If all goes well, your job should end up in the Completed state once all the objects have successfully been replicated:
Failover runbook»
The following two sections explain how to failover to and failback from your secondary region.
Failing over»
To failover to your secondary region, use the following steps:
- Make sure your database is available for your secondary region to use in read-write mode. For example, failover to your secondary region so that the secondary DB connection is writable.
- Run the following command to start the services in your secondary region:
./start-stop-services.sh -e true -c config.dr.json
(where config.dr.json contains the configuration for your secondary region).- Note: it may take a few minutes for the services to start fully.
- Update your server DNS to point at the load balancer for your secondary region.
- Update your IoT broker custom domain DNS to point at the IoT broker endpoint in your secondary region.
- Restart your workers to allow them to reconnect to the IoT broker in your secondary region. If using Kubernetes workers, restart the controller pod.

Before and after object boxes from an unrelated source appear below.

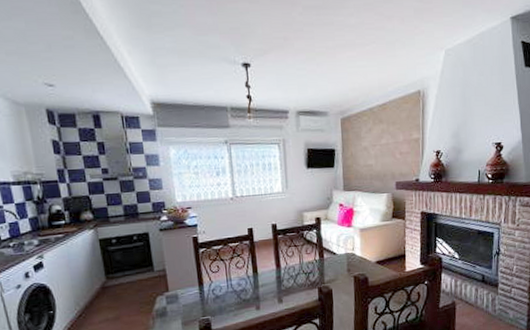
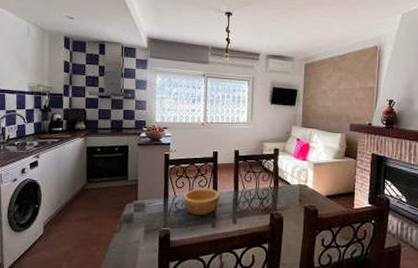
bowl: none [220,269,262,300] -> present [183,188,221,216]

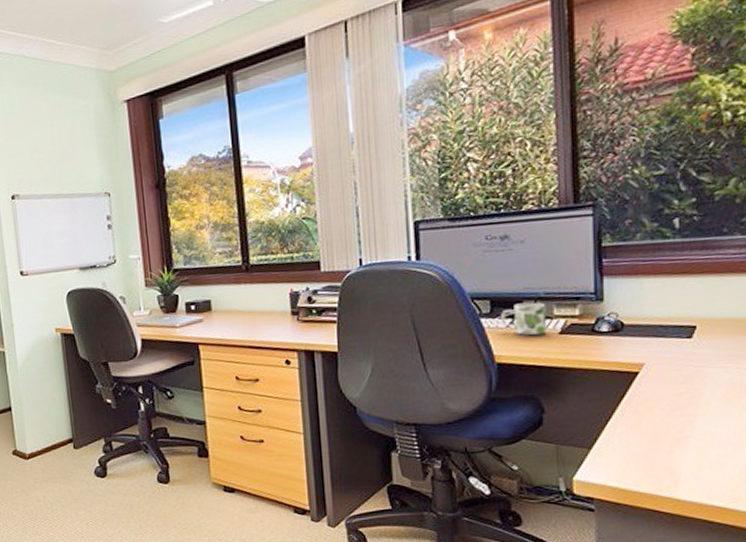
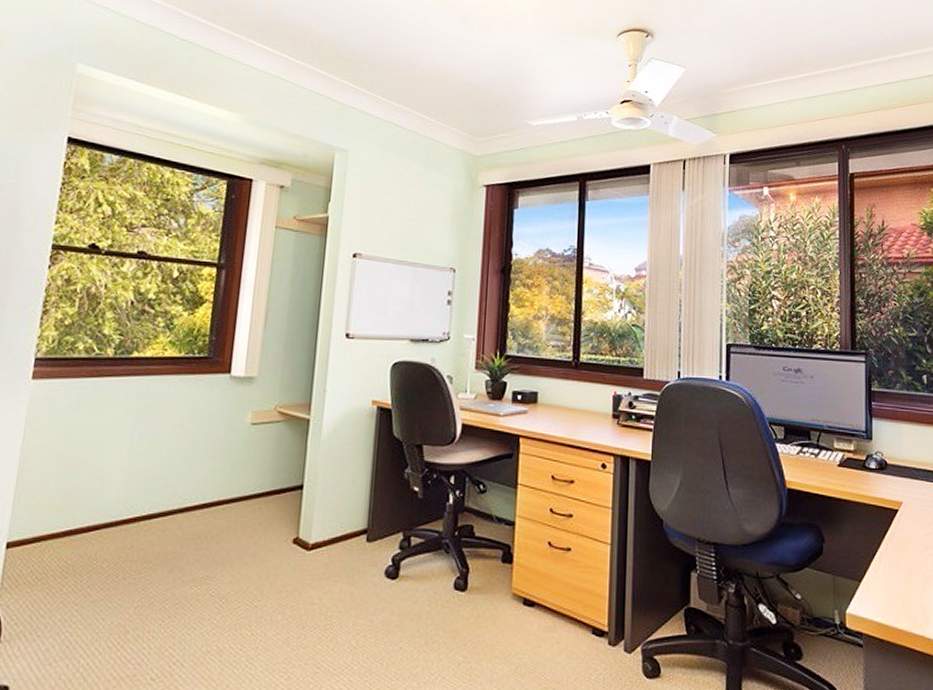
mug: present [501,302,547,336] -> none [793,433,829,465]

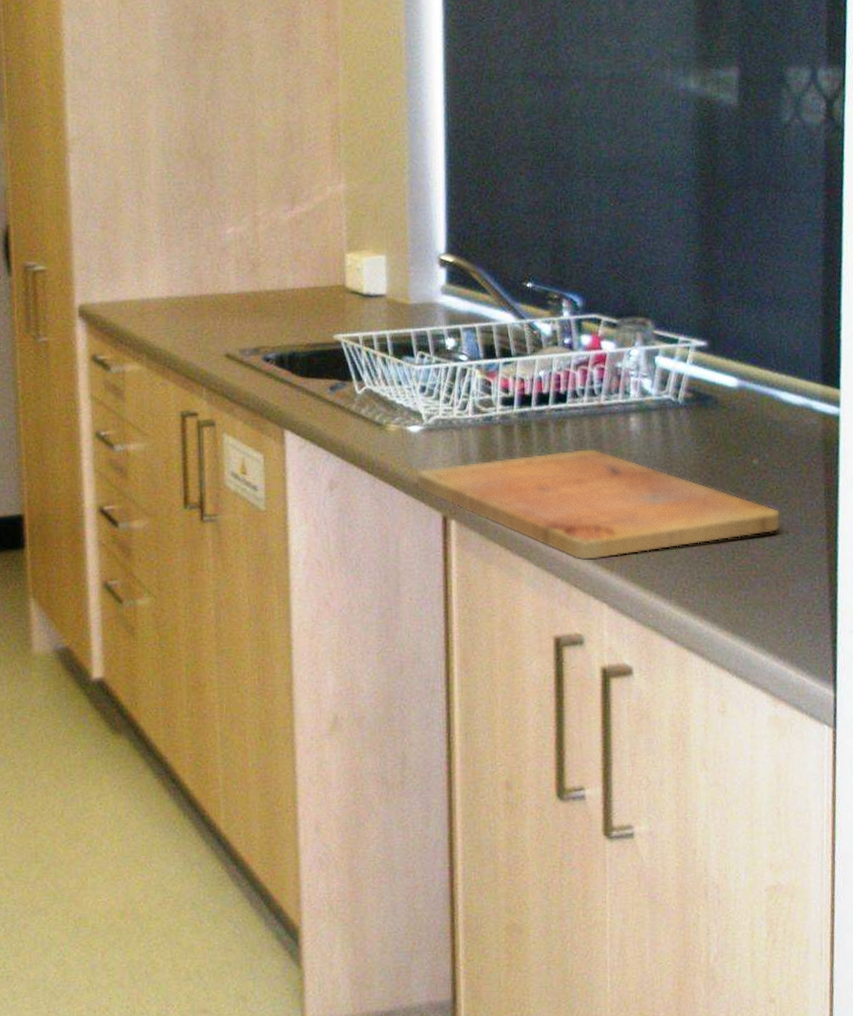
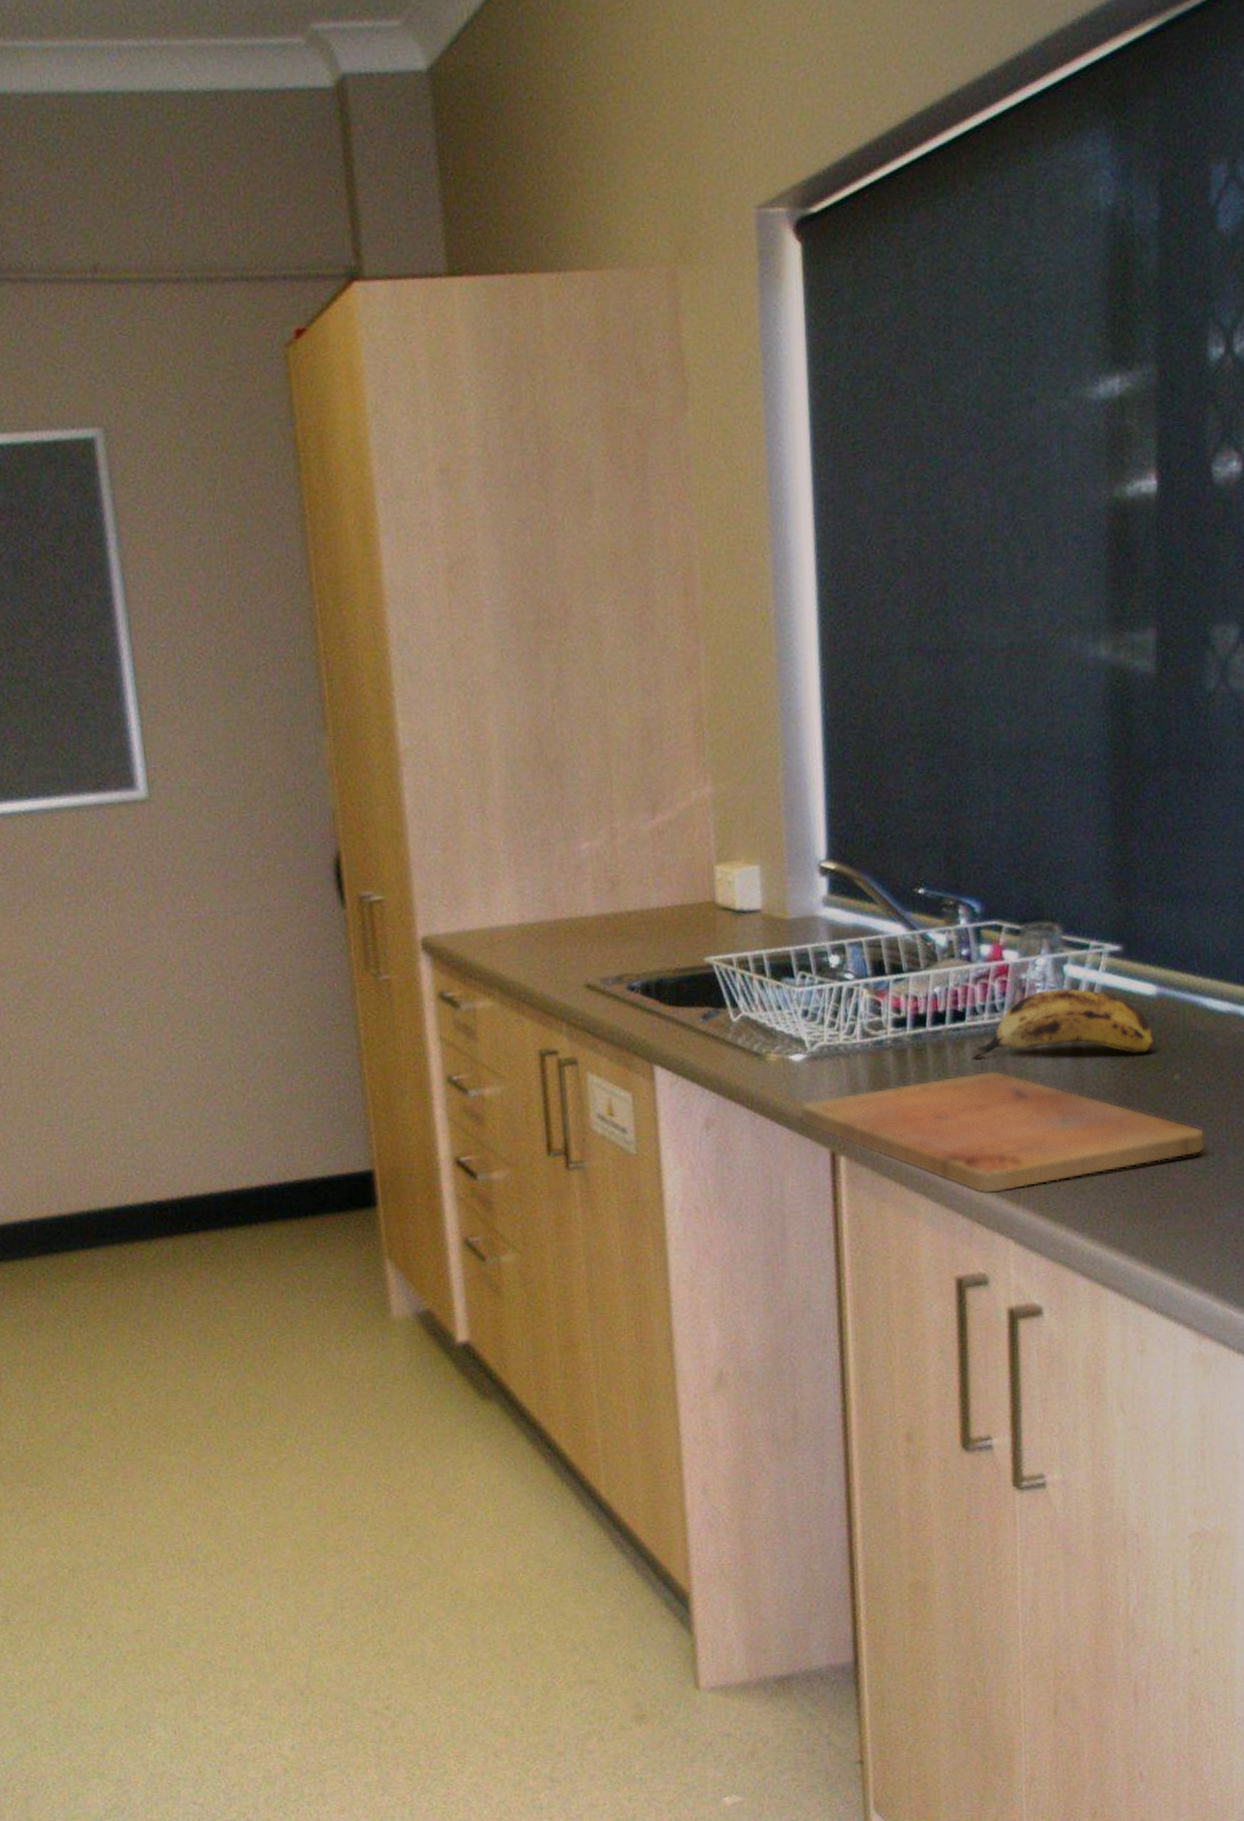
banana: none [571,377,736,438] -> present [971,988,1155,1060]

- Run the following command to stop the services in your primary region:
./start-stop-services.sh -e false -c config.json
(where config.json contains the configuration for your secondary region).- Note that while you could leave the services running in your primary region, they will begin to fail and go into a crash loop because they will no-longer be able to access the Spacelift database after it is failed over to the secondary region.
Warning
After failing over to the secondary region, you will need to clear your cookies before being able to login to Spacelift.
Failing back»
- Make sure your database is available for your primary region to use in read-write mode. For example, failover to your primary region so that the primary DB connection is writable.
- Run the following command to start the services in your primary region:
./start-stop-services.sh -e true -c config.json
(where config.json contains the configuration for your primary region). - Update your DNS to point at the load balancer for your primary region.
- Update your IoT broker custom domain DNS to point at the IoT broker endpoint in your primary region.
- Restart your workers to allow them to reconnect to the IoT broker in your secondary region. If using Kubernetes workers, restart the controller pod.
- Run the following command to stop the services in your secondary region:
./start-stop-services.sh -e false -c config.dr.json
(where config.dr.json contains the configuration for your secondary region).- Note that while you could leave the services running in your secondary region, they will begin to fail and go into a crash loop because they will no-longer be able to access the Spacelift database after it is failed back to the primary region.
Considerations after failing over»
- If you need to run the install.sh script against your secondary instance after failing over, make sure to adjust the
disable_services
property in the config file to false . Otherwise running the installer will stop your Spacelift services. - If you plan on permanently switching to the new region, you should also change the
is_dr_instance
property tofalse
(and set it totrue
in your other region). This is important so that things like database migrations run successfully when new versions are installed.